- **Written request**: Rewrite all the rows below, swapping each "catalogue / barcode" for "catalog number" and changing nothing else.

- **Supplied material**:
===============

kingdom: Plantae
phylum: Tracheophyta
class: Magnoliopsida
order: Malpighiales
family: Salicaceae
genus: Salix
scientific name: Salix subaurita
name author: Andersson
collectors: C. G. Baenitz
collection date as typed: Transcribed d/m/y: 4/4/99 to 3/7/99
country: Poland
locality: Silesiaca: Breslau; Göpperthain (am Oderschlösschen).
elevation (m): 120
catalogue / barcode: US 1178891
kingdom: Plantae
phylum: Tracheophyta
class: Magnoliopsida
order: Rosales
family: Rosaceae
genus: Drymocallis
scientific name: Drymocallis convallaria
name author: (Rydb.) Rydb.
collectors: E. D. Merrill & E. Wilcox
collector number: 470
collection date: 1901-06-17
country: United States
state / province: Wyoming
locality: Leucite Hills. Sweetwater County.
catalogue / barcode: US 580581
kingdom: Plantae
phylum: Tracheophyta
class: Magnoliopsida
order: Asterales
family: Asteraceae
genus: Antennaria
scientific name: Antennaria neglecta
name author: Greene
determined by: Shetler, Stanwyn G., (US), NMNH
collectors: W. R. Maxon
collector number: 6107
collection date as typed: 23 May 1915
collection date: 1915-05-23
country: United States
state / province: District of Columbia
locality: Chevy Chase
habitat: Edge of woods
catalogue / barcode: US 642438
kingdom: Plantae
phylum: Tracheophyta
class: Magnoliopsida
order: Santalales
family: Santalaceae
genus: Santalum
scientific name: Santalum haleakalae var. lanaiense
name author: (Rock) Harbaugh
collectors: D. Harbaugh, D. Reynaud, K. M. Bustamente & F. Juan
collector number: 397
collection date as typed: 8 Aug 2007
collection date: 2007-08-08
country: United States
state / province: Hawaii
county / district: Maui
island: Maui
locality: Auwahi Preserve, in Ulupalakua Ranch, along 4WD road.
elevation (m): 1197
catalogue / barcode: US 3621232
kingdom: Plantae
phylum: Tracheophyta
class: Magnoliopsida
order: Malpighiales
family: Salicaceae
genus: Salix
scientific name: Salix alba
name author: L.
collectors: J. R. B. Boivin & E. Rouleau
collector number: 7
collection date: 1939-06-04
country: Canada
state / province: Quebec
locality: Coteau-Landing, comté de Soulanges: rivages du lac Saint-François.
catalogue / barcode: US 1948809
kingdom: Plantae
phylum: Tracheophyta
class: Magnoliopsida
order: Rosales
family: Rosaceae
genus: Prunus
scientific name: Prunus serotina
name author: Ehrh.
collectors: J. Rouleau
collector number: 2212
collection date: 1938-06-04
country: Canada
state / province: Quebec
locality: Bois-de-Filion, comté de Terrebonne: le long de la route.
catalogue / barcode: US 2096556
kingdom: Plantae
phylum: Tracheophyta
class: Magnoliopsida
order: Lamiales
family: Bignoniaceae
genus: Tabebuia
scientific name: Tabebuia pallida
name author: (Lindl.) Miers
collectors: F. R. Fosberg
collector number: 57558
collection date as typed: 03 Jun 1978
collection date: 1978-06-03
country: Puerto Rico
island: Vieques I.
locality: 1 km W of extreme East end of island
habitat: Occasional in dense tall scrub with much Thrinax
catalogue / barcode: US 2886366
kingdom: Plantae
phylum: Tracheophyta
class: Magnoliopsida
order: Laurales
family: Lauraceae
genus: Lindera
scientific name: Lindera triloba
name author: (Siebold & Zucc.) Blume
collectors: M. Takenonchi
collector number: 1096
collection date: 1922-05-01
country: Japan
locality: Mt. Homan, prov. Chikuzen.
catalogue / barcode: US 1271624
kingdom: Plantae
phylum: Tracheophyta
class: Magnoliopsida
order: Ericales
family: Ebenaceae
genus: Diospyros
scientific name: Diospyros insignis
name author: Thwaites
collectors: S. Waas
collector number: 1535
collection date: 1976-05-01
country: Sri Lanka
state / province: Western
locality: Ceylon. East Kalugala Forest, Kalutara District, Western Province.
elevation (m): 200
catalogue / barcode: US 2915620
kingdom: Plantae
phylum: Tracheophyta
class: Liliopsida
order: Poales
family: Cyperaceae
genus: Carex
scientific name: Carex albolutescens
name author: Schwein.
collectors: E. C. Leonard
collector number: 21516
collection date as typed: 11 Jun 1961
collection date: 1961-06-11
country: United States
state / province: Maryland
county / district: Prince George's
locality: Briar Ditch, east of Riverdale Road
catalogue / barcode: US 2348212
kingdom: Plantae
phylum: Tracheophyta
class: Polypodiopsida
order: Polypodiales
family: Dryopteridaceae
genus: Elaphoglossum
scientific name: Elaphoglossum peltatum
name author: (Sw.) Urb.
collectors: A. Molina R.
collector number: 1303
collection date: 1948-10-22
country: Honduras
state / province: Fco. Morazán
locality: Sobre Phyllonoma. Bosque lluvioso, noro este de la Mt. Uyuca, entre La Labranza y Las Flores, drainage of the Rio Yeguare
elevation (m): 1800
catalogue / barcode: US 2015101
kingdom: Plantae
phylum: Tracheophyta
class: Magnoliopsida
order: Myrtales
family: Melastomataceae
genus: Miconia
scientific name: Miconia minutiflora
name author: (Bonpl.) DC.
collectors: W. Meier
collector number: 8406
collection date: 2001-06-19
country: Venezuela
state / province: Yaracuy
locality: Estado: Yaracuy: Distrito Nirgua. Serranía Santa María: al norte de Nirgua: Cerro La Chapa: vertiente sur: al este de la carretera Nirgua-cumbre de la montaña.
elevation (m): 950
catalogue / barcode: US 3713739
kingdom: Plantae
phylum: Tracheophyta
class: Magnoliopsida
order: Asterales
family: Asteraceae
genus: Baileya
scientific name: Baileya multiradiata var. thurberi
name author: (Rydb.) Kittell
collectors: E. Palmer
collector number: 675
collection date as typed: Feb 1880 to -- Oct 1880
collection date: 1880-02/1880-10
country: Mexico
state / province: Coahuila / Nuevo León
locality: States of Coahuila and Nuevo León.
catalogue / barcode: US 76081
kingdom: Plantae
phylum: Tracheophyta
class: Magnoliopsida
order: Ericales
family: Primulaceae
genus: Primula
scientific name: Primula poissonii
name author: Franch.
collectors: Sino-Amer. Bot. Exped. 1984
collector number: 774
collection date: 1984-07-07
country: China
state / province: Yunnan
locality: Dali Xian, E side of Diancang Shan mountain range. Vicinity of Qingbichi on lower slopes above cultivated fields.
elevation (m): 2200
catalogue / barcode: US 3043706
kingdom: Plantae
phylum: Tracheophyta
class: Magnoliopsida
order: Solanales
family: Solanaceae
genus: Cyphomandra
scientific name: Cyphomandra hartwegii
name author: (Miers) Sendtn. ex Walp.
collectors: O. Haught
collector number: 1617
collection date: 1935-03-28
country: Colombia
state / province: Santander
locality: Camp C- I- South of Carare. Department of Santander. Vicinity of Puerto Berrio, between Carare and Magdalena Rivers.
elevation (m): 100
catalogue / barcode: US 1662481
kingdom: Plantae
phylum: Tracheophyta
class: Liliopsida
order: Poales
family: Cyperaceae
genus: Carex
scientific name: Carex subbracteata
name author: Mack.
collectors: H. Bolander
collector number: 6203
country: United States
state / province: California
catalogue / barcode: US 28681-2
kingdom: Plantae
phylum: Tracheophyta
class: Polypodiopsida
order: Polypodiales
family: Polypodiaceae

===============

- **Written answer**:
kingdom: Plantae
phylum: Tracheophyta
class: Magnoliopsida
order: Malpighiales
family: Salicaceae
genus: Salix
scientific name: Salix subaurita
name author: Andersson
collectors: C. G. Baenitz
collection date as typed: Transcribed d/m/y: 4/4/99 to 3/7/99
country: Poland
locality: Silesiaca: Breslau; Göpperthain (am Oderschlösschen).
elevation (m): 120
catalog number: US 1178891
kingdom: Plantae
phylum: Tracheophyta
class: Magnoliopsida
order: Rosales
family: Rosaceae
genus: Drymocallis
scientific name: Drymocallis convallaria
name author: (Rydb.) Rydb.
collectors: E. D. Merrill & E. Wilcox
collector number: 470
collection date: 1901-06-17
country: United States
state / province: Wyoming
locality: Leucite Hills. Sweetwater County.
catalog number: US 580581
kingdom: Plantae
phylum: Tracheophyta
class: Magnoliopsida
order: Asterales
family: Asteraceae
genus: Antennaria
scientific name: Antennaria neglecta
name author: Greene
determined by: Shetler, Stanwyn G., (US), NMNH
collectors: W. R. Maxon
collector number: 6107
collection date as typed: 23 May 1915
collection date: 1915-05-23
country: United States
state / province: District of Columbia
locality: Chevy Chase
habitat: Edge of woods
catalog number: US 642438
kingdom: Plantae
phylum: Tracheophyta
class: Magnoliopsida
order: Santalales
family: Santalaceae
genus: Santalum
scientific name: Santalum haleakalae var. lanaiense
name author: (Rock) Harbaugh
collectors: D. Harbaugh, D. Reynaud, K. M. Bustamente & F. Juan
collector number: 397
collection date as typed: 8 Aug 2007
collection date: 2007-08-08
country: United States
state / province: Hawaii
county / district: Maui
island: Maui
locality: Auwahi Preserve, in Ulupalakua Ranch, along 4WD road.
elevation (m): 1197
catalog number: US 3621232
kingdom: Plantae
phylum: Tracheophyta
class: Magnoliopsida
order: Malpighiales
family: Salicaceae
genus: Salix
scientific name: Salix alba
name author: L.
collectors: J. R. B. Boivin & E. Rouleau
collector number: 7
collection date: 1939-06-04
country: Canada
state / province: Quebec
locality: Coteau-Landing, comté de Soulanges: rivages du lac Saint-François.
catalog number: US 1948809
kingdom: Plantae
phylum: Tracheophyta
class: Magnoliopsida
order: Rosales
family: Rosaceae
genus: Prunus
scientific name: Prunus serotina
name author: Ehrh.
collectors: J. Rouleau
collector number: 2212
collection date: 1938-06-04
country: Canada
state / province: Quebec
locality: Bois-de-Filion, comté de Terrebonne: le long de la route.
catalog number: US 2096556
kingdom: Plantae
phylum: Tracheophyta
class: Magnoliopsida
order: Lamiales
family: Bignoniaceae
genus: Tabebuia
scientific name: Tabebuia pallida
name author: (Lindl.) Miers
collectors: F. R. Fosberg
collector number: 57558
collection date as typed: 03 Jun 1978
collection date: 1978-06-03
country: Puerto Rico
island: Vieques I.
locality: 1 km W of extreme East end of island
habitat: Occasional in dense tall scrub with much Thrinax
catalog number: US 2886366
kingdom: Plantae
phylum: Tracheophyta
class: Magnoliopsida
order: Laurales
family: Lauraceae
genus: Lindera
scientific name: Lindera triloba
name author: (Siebold & Zucc.) Blume
collectors: M. Takenonchi
collector number: 1096
collection date: 1922-05-01
country: Japan
locality: Mt. Homan, prov. Chikuzen.
catalog number: US 1271624
kingdom: Plantae
phylum: Tracheophyta
class: Magnoliopsida
order: Ericales
family: Ebenaceae
genus: Diospyros
scientific name: Diospyros insignis
name author: Thwaites
collectors: S. Waas
collector number: 1535
collection date: 1976-05-01
country: Sri Lanka
state / province: Western
locality: Ceylon. East Kalugala Forest, Kalutara District, Western Province.
elevation (m): 200
catalog number: US 2915620
kingdom: Plantae
phylum: Tracheophyta
class: Liliopsida
order: Poales
family: Cyperaceae
genus: Carex
scientific name: Carex albolutescens
name author: Schwein.
collectors: E. C. Leonard
collector number: 21516
collection date as typed: 11 Jun 1961
collection date: 1961-06-11
country: United States
state / province: Maryland
county / district: Prince George's
locality: Briar Ditch, east of Riverdale Road
catalog number: US 2348212
kingdom: Plantae
phylum: Tracheophyta
class: Polypodiopsida
order: Polypodiales
family: Dryopteridaceae
genus: Elaphoglossum
scientific name: Elaphoglossum peltatum
name author: (Sw.) Urb.
collectors: A. Molina R.
collector number: 1303
collection date: 1948-10-22
country: Honduras
state / province: Fco. Morazán
locality: Sobre Phyllonoma. Bosque lluvioso, noro este de la Mt. Uyuca, entre La Labranza y Las Flores, drainage of the Rio Yeguare
elevation (m): 1800
catalog number: US 2015101
kingdom: Plantae
phylum: Tracheophyta
class: Magnoliopsida
order: Myrtales
family: Melastomataceae
genus: Miconia
scientific name: Miconia minutiflora
name author: (Bonpl.) DC.
collectors: W. Meier
collector number: 8406
collection date: 2001-06-19
country: Venezuela
state / province: Yaracuy
locality: Estado: Yaracuy: Distrito Nirgua. Serranía Santa María: al norte de Nirgua: Cerro La Chapa: vertiente sur: al este de la carretera Nirgua-cumbre de la montaña.
elevation (m): 950
catalog number: US 3713739
kingdom: Plantae
phylum: Tracheophyta
class: Magnoliopsida
order: Asterales
family: Asteraceae
genus: Baileya
scientific name: Baileya multiradiata var. thurberi
name author: (Rydb.) Kittell
collectors: E. Palmer
collector number: 675
collection date as typed: Feb 1880 to -- Oct 1880
collection date: 1880-02/1880-10
country: Mexico
state / province: Coahuila / Nuevo León
locality: States of Coahuila and Nuevo León.
catalog number: US 76081
kingdom: Plantae
phylum: Tracheophyta
class: Magnoliopsida
order: Ericales
family: Primulaceae
genus: Primula
scientific name: Primula poissonii
name author: Franch.
collectors: Sino-Amer. Bot. Exped. 1984
collector number: 774
collection date: 1984-07-07
country: China
state / province: Yunnan
locality: Dali Xian, E side of Diancang Shan mountain range. Vicinity of Qingbichi on lower slopes above cultivated fields.
elevation (m): 2200
catalog number: US 3043706
kingdom: Plantae
phylum: Tracheophyta
class: Magnoliopsida
order: Solanales
family: Solanaceae
genus: Cyphomandra
scientific name: Cyphomandra hartwegii
name author: (Miers) Sendtn. ex Walp.
collectors: O. Haught
collector number: 1617
collection date: 1935-03-28
country: Colombia
state / province: Santander
locality: Camp C- I- South of Carare. Department of Santander. Vicinity of Puerto Berrio, between Carare and Magdalena Rivers.
elevation (m): 100
catalog number: US 1662481
kingdom: Plantae
phylum: Tracheophyta
class: Liliopsida
order: Poales
family: Cyperaceae
genus: Carex
scientific name: Carex subbracteata
name author: Mack.
collectors: H. Bolander
collector number: 6203
country: United States
state / province: California
catalog number: US 28681-2
kingdom: Plantae
phylum: Tracheophyta
class: Polypodiopsida
order: Polypodiales
family: Polypodiaceae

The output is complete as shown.